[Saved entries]
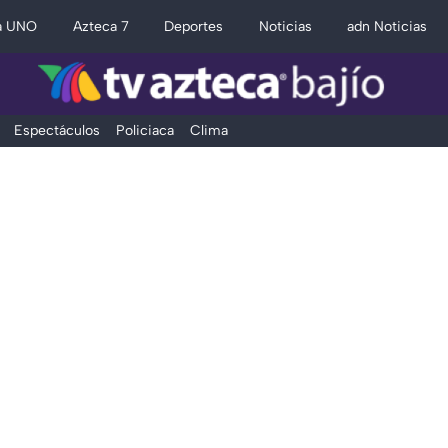
a UNO
Azteca 7
Deportes
Noticias
adn Noticias
Espectáculos
Policiaca
Clima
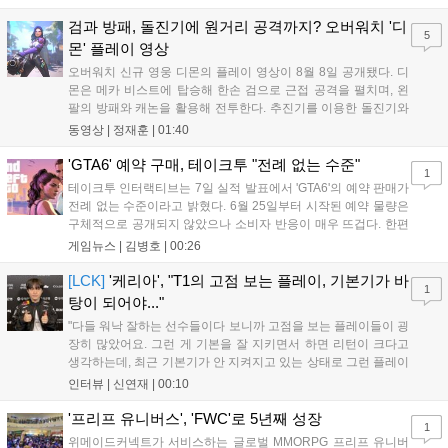
기존 연출의 한계와 로봇 게임 시장의 어려움 속에서도 팬들이 원
하는 몰입감 있는 서사와 조합을 구현하며 시리즈의 미래를 향한
검과 방패, 돌진기에 원거리 공격까지? 오버워치 '디
5
새로운 가능성을 제시했다....
몬' 플레이 영상
오버워치 신규 영웅 디몬의 플레이 영상이 8월 8일 공개됐다. 디
몬은 메카 비스트에 탑승해 한손 검으로 근접 공격을 펼치며, 왼
팔의 방패와 캐논을 활용해 전투한다. 추진기를 이용한 돌진기와
참격 형태의 궁극기를 보유했고, 메카 파괴 시 맨몸으로 기관총을
동영상 |
정재훈
|
01:40
사용하는 특징이 있다. 디몬은 오는 8월 12일 시작되는 시즌4 부
산의 영웅들 업데이트를 통해 정식 출시될 예정이다....
'GTA6' 예약 구매, 테이크투 "전례 없는 수준"
1
테이크투 인터랙티브는 7일 실적 발표에서 'GTA6'의 예약 판매가
전례 없는 수준이라고 밝혔다. 6월 25일부터 시작된 예약 물량은
구체적으로 공개되지 않았으나 소비자 반응이 매우 뜨겁다. 한편
11월 19일 PS5와 Xbox 시리즈 X|S로 정식 출시될 예정이며, 록
게임뉴스 |
김병호
|
00:26
스타 게임즈는 한국 시각 28일 오전 4시 넷플릭스를 통해 장편 영
상 'Grand Theft Auto VI: An Extended Look'을 최초 공개할 계획
[LCK]
'케리아', "T1의 고점 보는 플레이, 기본기가 바
1
이다....
탕이 되어야..."
"다들 워낙 잘하는 선수들이다 보니까 고점을 보는 플레이들이 굉
장히 많았어요. 그런 게 기본을 잘 지키면서 하면 리턴이 크다고
생각하는데, 최근 기본기가 안 지켜지고 있는 상태로 그런 플레이
를 추구하다 보니까 팀적으로 안 좋은 사고가 계속 많이 났던 것
인터뷰 |
신연재
|
00:10
같습니다." T1은 6일 서울 종로구 치지직 롤파크에서 열린 '2026
LoL 챔피언스 코리아(LCK)'...
'프리프 유니버스', 'FWC'로 5년째 성장
1
위메이드커넥트가 서비스하는 글로벌 MMORPG 프리프 유니버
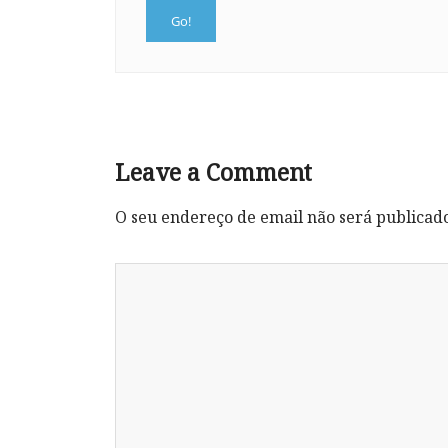
Leave a Comment
O seu endereço de email não será publicad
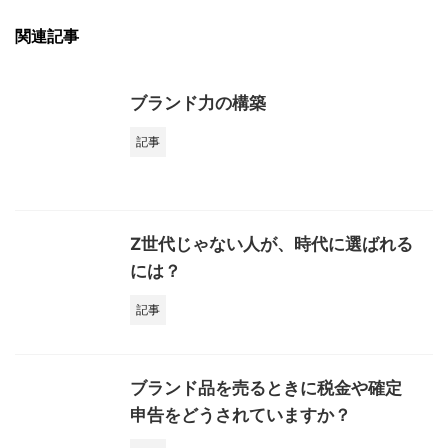
関連記事
ブランド力の構築
記事
Z世代じゃない人が、時代に選ばれる
には？
記事
ブランド品を売るときに税金や確定
申告をどうされていますか？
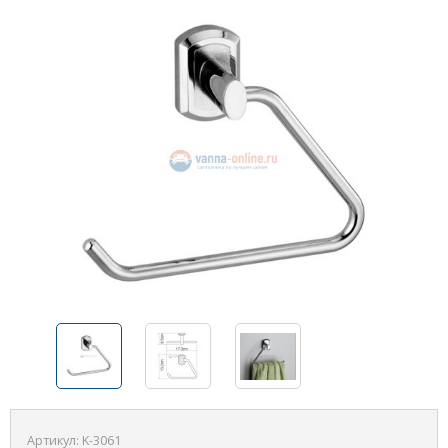
Артикул:
K-3061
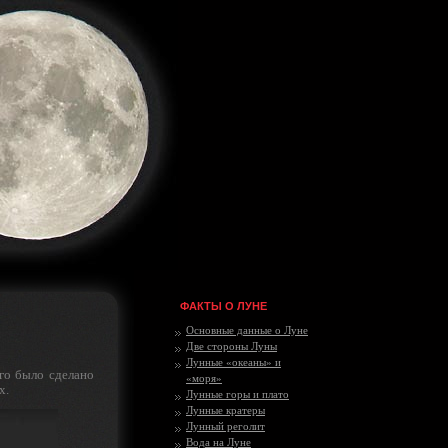
ФАКТЫ О ЛУНЕ
Основные данные о Луне
Две стороны Луны
Лунные «океаны» и
го было сделано
«моря»
х.
Лунные горы и плато
Лунные кратеры
Лунный реголит
Вода на Луне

TASK TO COMPLETE
Without including the pictures, return each record above exactly as it stands.

EXERCISE OUTPUT
a UNO
Azteca 7
Deportes
Noticias
adn Noticias
Espectáculos
Policiaca
Clima
기존 연출의 한계와 로봇 게임 시장의 어려움 속에서도 팬들이 원
하는 몰입감 있는 서사와 조합을 구현하며 시리즈의 미래를 향한
검과 방패, 돌진기에 원거리 공격까지? 오버워치 '디
5
새로운 가능성을 제시했다....
몬' 플레이 영상
오버워치 신규 영웅 디몬의 플레이 영상이 8월 8일 공개됐다. 디
몬은 메카 비스트에 탑승해 한손 검으로 근접 공격을 펼치며, 왼
팔의 방패와 캐논을 활용해 전투한다. 추진기를 이용한 돌진기와
참격 형태의 궁극기를 보유했고, 메카 파괴 시 맨몸으로 기관총을
동영상 |
정재훈
|
01:40
사용하는 특징이 있다. 디몬은 오는 8월 12일 시작되는 시즌4 부
산의 영웅들 업데이트를 통해 정식 출시될 예정이다....
'GTA6' 예약 구매, 테이크투 "전례 없는 수준"
1
테이크투 인터랙티브는 7일 실적 발표에서 'GTA6'의 예약 판매가
전례 없는 수준이라고 밝혔다. 6월 25일부터 시작된 예약 물량은
구체적으로 공개되지 않았으나 소비자 반응이 매우 뜨겁다. 한편
11월 19일 PS5와 Xbox 시리즈 X|S로 정식 출시될 예정이며, 록
게임뉴스 |
김병호
|
00:26
스타 게임즈는 한국 시각 28일 오전 4시 넷플릭스를 통해 장편 영
상 'Grand Theft Auto VI: An Extended Look'을 최초 공개할 계획
[LCK]
'케리아', "T1의 고점 보는 플레이, 기본기가 바
1
이다....
탕이 되어야..."
"다들 워낙 잘하는 선수들이다 보니까 고점을 보는 플레이들이 굉
장히 많았어요. 그런 게 기본을 잘 지키면서 하면 리턴이 크다고
생각하는데, 최근 기본기가 안 지켜지고 있는 상태로 그런 플레이
를 추구하다 보니까 팀적으로 안 좋은 사고가 계속 많이 났던 것
인터뷰 |
신연재
|
00:10
같습니다." T1은 6일 서울 종로구 치지직 롤파크에서 열린 '2026
LoL 챔피언스 코리아(LCK)'...
'프리프 유니버스', 'FWC'로 5년째 성장
1
위메이드커넥트가 서비스하는 글로벌 MMORPG 프리프 유니버
Leave a Comment
O seu endereço de email não será publicad
関連記事
ブランド力の構築
記事
Z世代じゃない人が、時代に選ばれる
には？
記事
ブランド品を売るときに税金や確定
申告をどうされていますか？
Артикул:
K-3061
ФАКТЫ О ЛУНЕ
Основные данные о Луне
Две стороны Луны
Лунные «океаны» и
го было сделано
«моря»
х.
Лунные горы и плато
Лунные кратеры
Лунный реголит
Вода на Луне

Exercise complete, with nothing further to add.